Bearing in mind the general fact that the accomplishment often falls short of the ideal and applying general principles to the solution of a local problem, we should be led to a practical decision whose value is enhanced because of its association with a broader stable frame. Thus, at a time when overseas resources and capital are dangerously ebbing and the demand for essential local services, in particular, electricity, is increasing, the Government is obliged to spend a large amount of local and overseas funds on military equipment whose value lies in its potential usefulness rather than its real usefulness since few hope that the full potentials of destructive military equipment will ever have to be applied. It is doubtful whether, as some suggest, the discipline imposed on the trainee by his superiors is of lasting value, and the general lack of enthusiasm and the doubt the trainee feels regarding the worthwhileness of his duty all reduce the chances of the system turning out a good soldier. A failure to appreciate the reality of a potential threat has placed New Zealand in an uncomfortable position in the past, and still does, as is demonstrated by the recent power cuts, the lack of overseas funds and ineffective use of existing military training facilities and permanent, experienced staff who could form the nucleus of a quickly mobilised force in the event of the actual outbreak of war. This staff would not attempt the difficult task of training a large group of men under conditions of peace, unspurred by the realisation that the threat to themselves, their family and country is real.
Sir,—As soon as the weather becomes the least bit cold in Wellington, we see all the women at Victoria bringing out their dowdy winter clothes. How can the men students study when their surroundings are so dull and dismal. In common with all my friends, I hate grey skirts and faded jumpers, and most of all, I hate Flat Shoes.
Why don't the girls at Victoria lay down their poetry books for a while, and read the latest "Vogue"? Don't they know that skirts are getting shorter– Smarten up, young ladies, or you will never get a man, which, I presume, is the reason you are here at all.

» Exercise set
A. Answer these questions from the passage, one per line:
(i) Which essential local service is named as being in rising demand?
(ii) Which kind of footwear does the writer of the letter hate most?
(iii) Which magazine does that writer urge the girls at Victoria to read?
B. Restate the paragraph of the passage that begins "Sir,—As soon as the weather" as a short list of its main points.
C. Repeat word for word the part of the passage that opens with the words containing "Why don't the" and closes with "here at all.".
The entries after this point are unrelated to the passage.

» Available data
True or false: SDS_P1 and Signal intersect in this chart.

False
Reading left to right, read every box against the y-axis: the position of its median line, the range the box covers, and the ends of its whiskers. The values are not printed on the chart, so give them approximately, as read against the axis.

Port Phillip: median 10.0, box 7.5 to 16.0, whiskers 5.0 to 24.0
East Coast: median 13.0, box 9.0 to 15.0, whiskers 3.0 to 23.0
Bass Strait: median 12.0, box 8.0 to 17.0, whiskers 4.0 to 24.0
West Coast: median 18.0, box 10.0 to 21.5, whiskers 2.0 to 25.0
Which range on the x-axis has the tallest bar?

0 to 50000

==

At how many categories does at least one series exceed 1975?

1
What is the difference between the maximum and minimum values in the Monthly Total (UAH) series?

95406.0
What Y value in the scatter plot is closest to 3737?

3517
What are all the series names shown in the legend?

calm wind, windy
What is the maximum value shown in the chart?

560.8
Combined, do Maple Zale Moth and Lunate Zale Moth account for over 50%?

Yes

» Responses in order
A.
(i) Electricity
(ii) Flat shoes
(iii) "Vogue"

B.
- When the weather turns even slightly cold in Wellington, the women at Victoria bring out dowdy winter clothes.
- The writer asks how the men students can study in such dull, dismal surroundings.
- The writer and all the writer's friends hate grey skirts and faded jumpers, and hate flat shoes most of all.

C.
Why don't the girls at Victoria lay down their poetry books for a while, and read the latest "Vogue"? Don't they know that skirts are getting shorter– Smarten up, young ladies, or you will never get a man, which, I presume, is the reason you are here at all.